Trudy Parr stood and ran.
“Put the lighter down, Standish,” Crispin Dench said. “Fun’s over.” He stepped out from behind the Packard.
“It took you long enough,” Trudy Parr said. “You son of a bitch, what were you waiting for?”
“Hey, it’s not like you told me you were going to just sit and wait for the bastard. And let me tell you, it was a toss up between hitting the bars and looking for Miss Right tonight and coming here to make sure you weren’t sitting on a park bench ready to play Joan of Arc.”
“Well,” Standish said. “Anytime you two are done….”
“Blast him, Crispin!”
“I’m not sure that’s the fix here,” Dench said.
“Well, what the hell is?”
“Something more in keeping with the current set of circumstances,” Dench said. He walked over and snatched the cigarette lighter out of Standish’s hand. “You were a victim in Paris, Standish. I’ll give you that. But you were a bad guy before that ever happened and you’re a bad guy now. I figure there’s justice in finishing what we started.” Dench swung and hit Standish on the side of head with the butt of his .45. Standish went down. Then Dench picked up the gasoline can and splashed some on the prone man’s body. “That’s for treating my friend over there so poorly.” He splashed more onto Standish, and said, “That’s for working for the fucking Nazis.”

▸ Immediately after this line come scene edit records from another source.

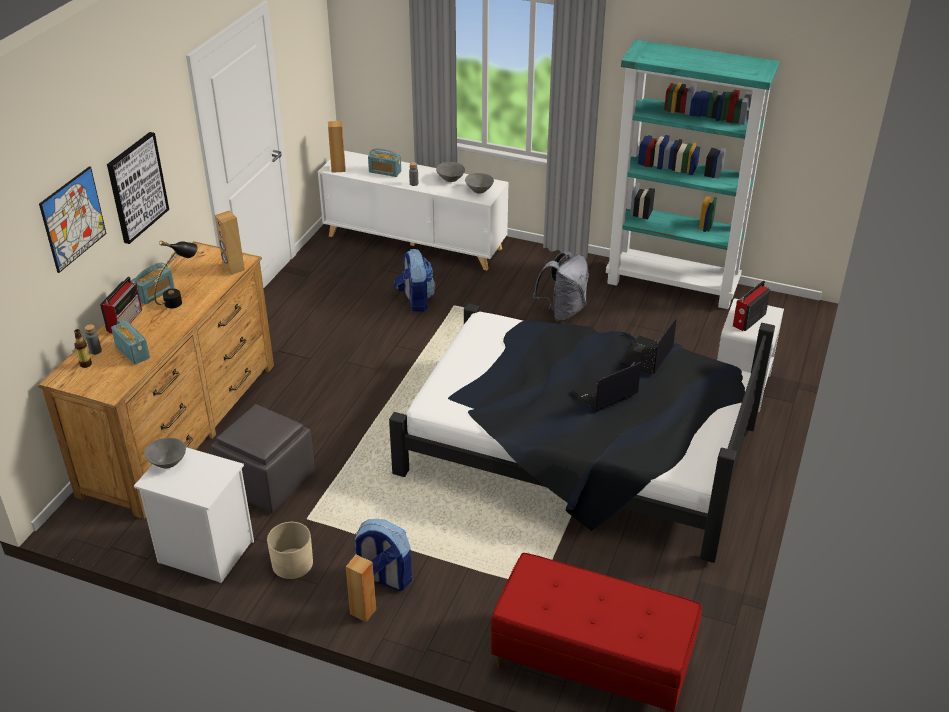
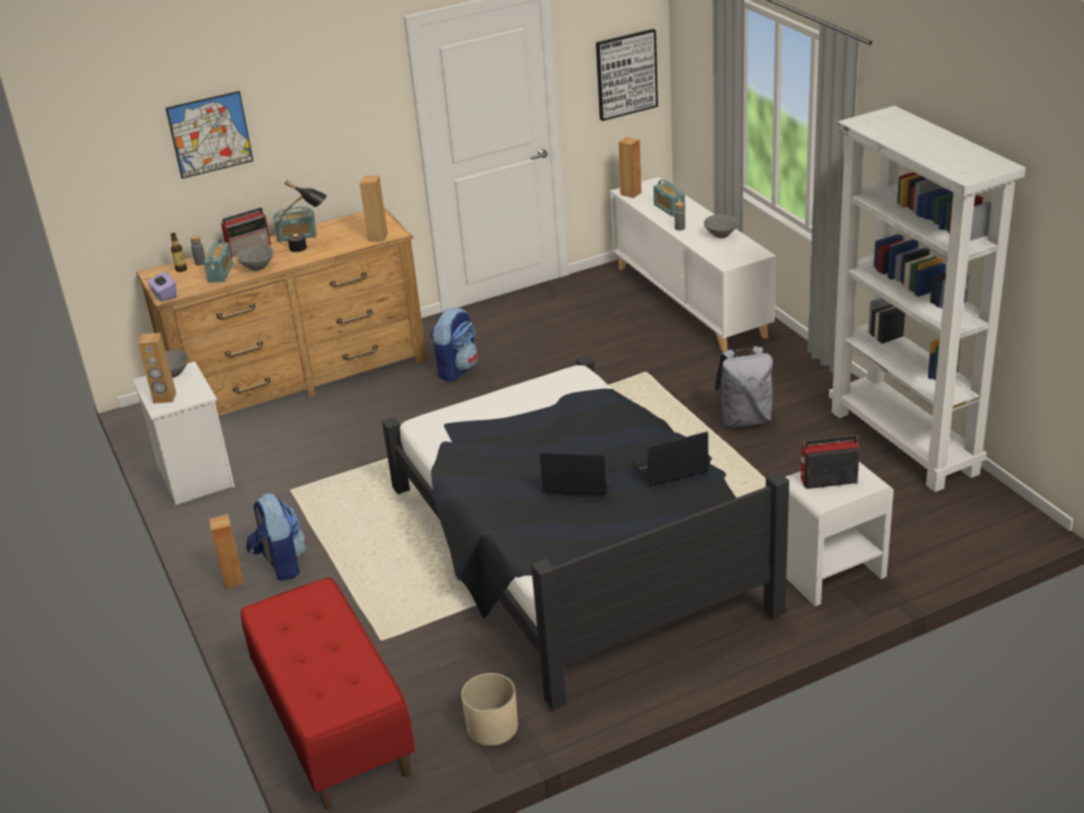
camera: 45 degrees right, 5 degrees down
picture [107,132,169,244] -> picture moved to [596,29,658,121]
grey ottoman [211,404,315,513] -> none
beige planter [267,522,313,579] -> beige planter moved to [461,673,518,746]
backpack [394,249,436,312] -> backpack moved to [430,307,478,382]
grey bowl [465,173,494,194] -> grey bowl moved to [236,245,274,271]
turquoise bookcase [606,40,780,309] -> white bookcase [829,106,1026,492]
none -> brown speaker [138,333,176,404]
none -> purple tissue box [148,272,177,301]

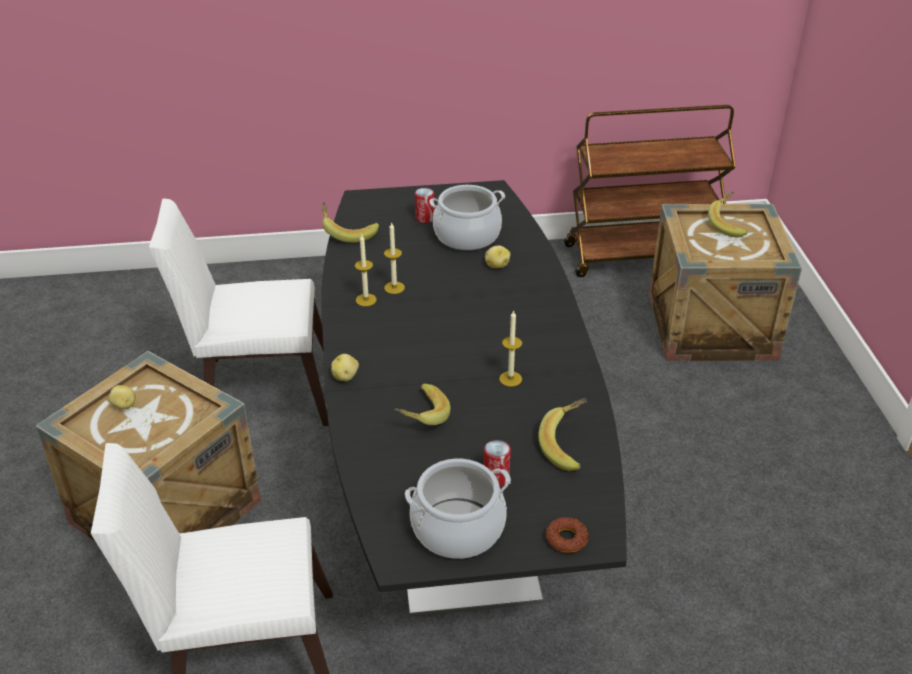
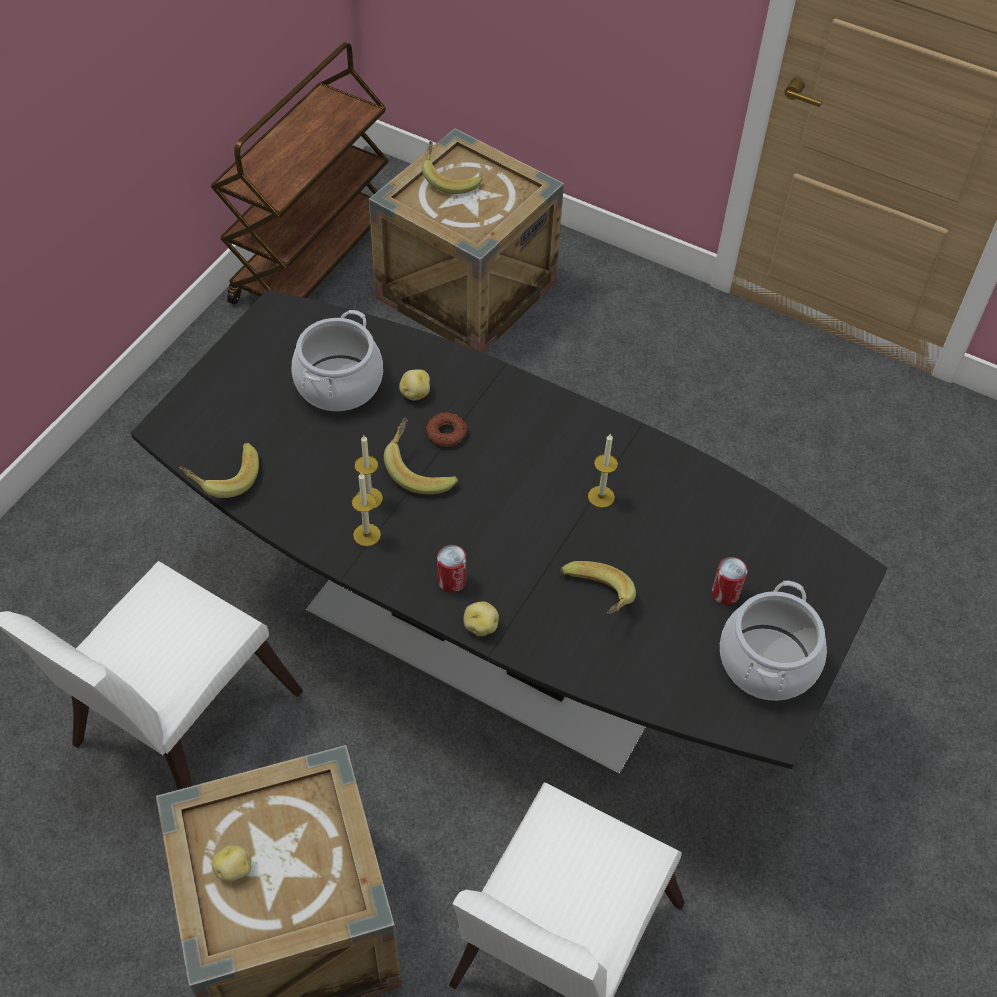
camera: 55 degrees left, 15 degrees up
can [415,188,434,223] -> can moved to [437,545,466,593]
banana [538,398,587,471] -> banana moved to [384,418,458,494]
donut [545,517,589,553] -> donut moved to [426,412,467,446]

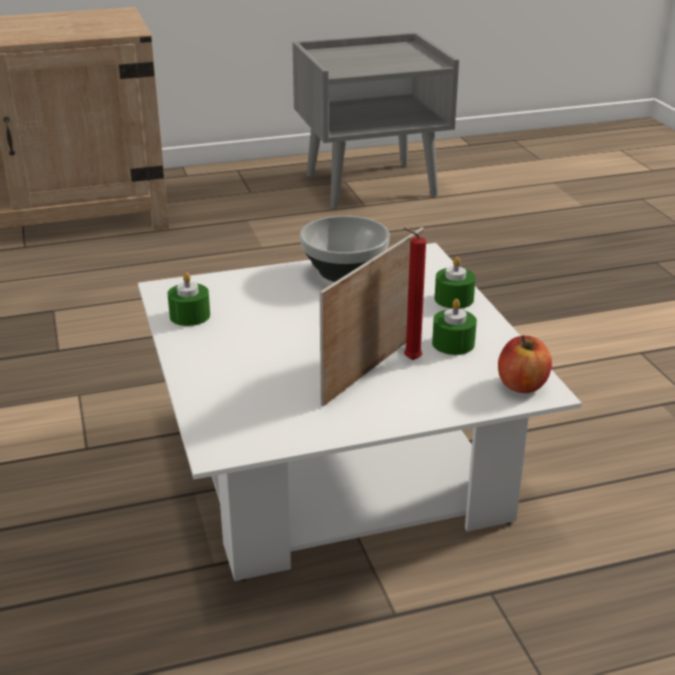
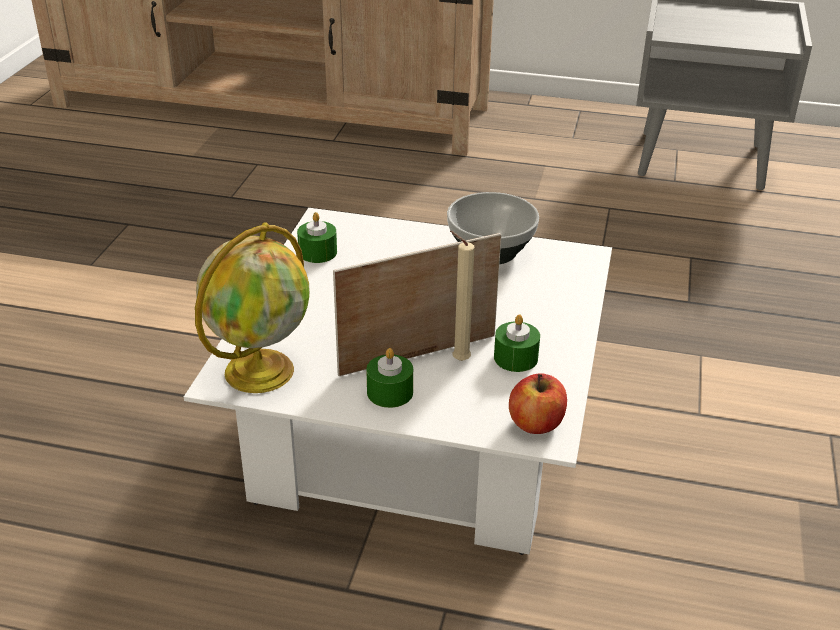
camera: 30 degrees right, 5 degrees up
red candle [404,228,426,360] -> beige candle [450,231,474,361]
green candle [435,257,476,309] -> green candle moved to [366,348,413,408]
none -> globe [195,222,310,393]

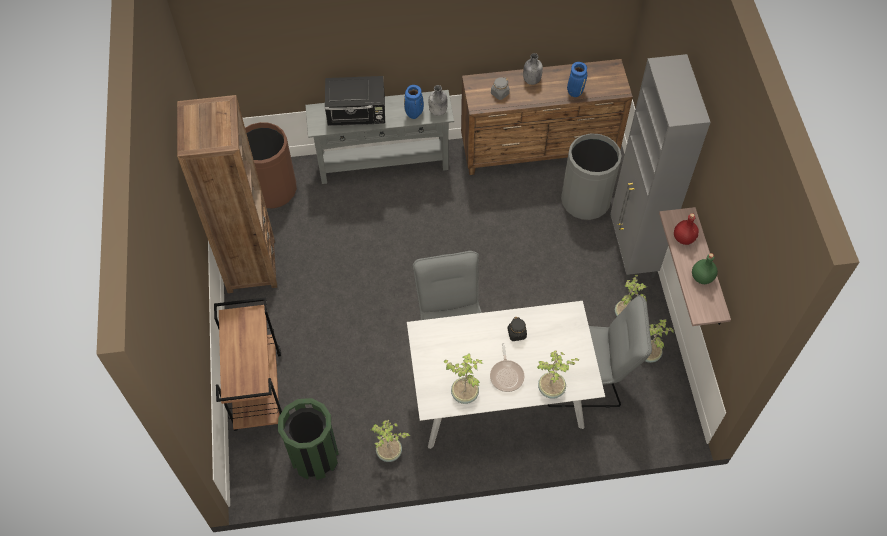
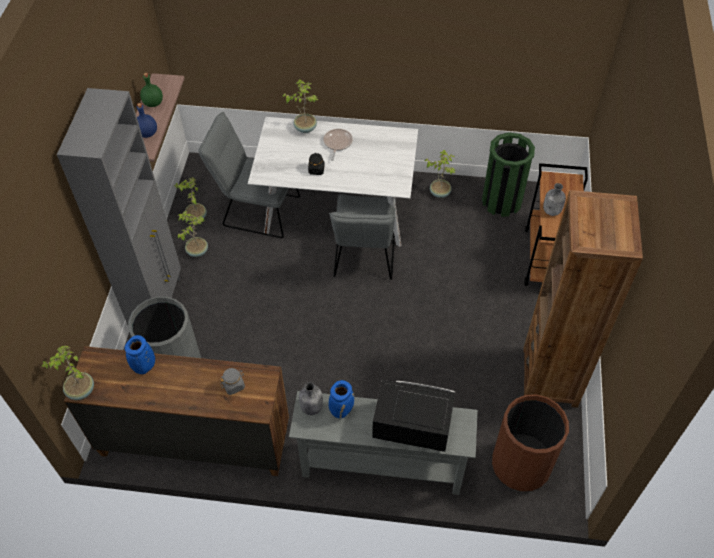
camera: 165 degrees left, 5 degrees down
potted plant [443,353,483,404] -> potted plant moved to [42,345,94,400]
grey bottle [523,53,543,85] -> grey bottle moved to [543,183,566,216]
red bottle [674,213,699,245] -> blue bottle [137,103,157,138]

“That might be a bad idea, Crispin,” Trudy Parr said. “Even for this crumb.”
Now Dench held the gasoline canister up side down and poured the rest of its contents over Standish. And that’s for being so fucking ugly.”
“Don’t do it Crispin,” said Trudy Parr. “The cops are probably on the way.”
“Let ‘em come. I’m sick of bastards like this disturbing my sleep.”
Dench sparked the cigarette lighter and tossed it onto Standish. Standish was quickly bathed in flame.
“No!” Trudy Parr yelled, struggling to her feet. She ran toward Harrak’s body.
Standish was suddenly pulled from unconsciousness, eyes wide, and began screaming. He stood somehow and embarked on a gruesome dance, jerking and slapping himself, as his personal inferno consumed him.
Dench’s face was impassive, illuminated by the flames.
Then there was a gunshot and Standish fell to the ground. His body continued to burn.
“That wasn’t your greatest moment, Crispin,” Trudy Parr said. She was holding a smoking gun.
“I know it.”
* * *
The sun rose the following day and the papers were full of news about unidentifiable bodies in StanleyPark.
She spent a moment pondering noble acts again. But only a moment. There was an open missing person file on her desk and clients waiting outside of her office.
She also gave a moment over to the consideration of an offer of an apartment in Paris. In a neighbourhood that held a certain unsavoury allure.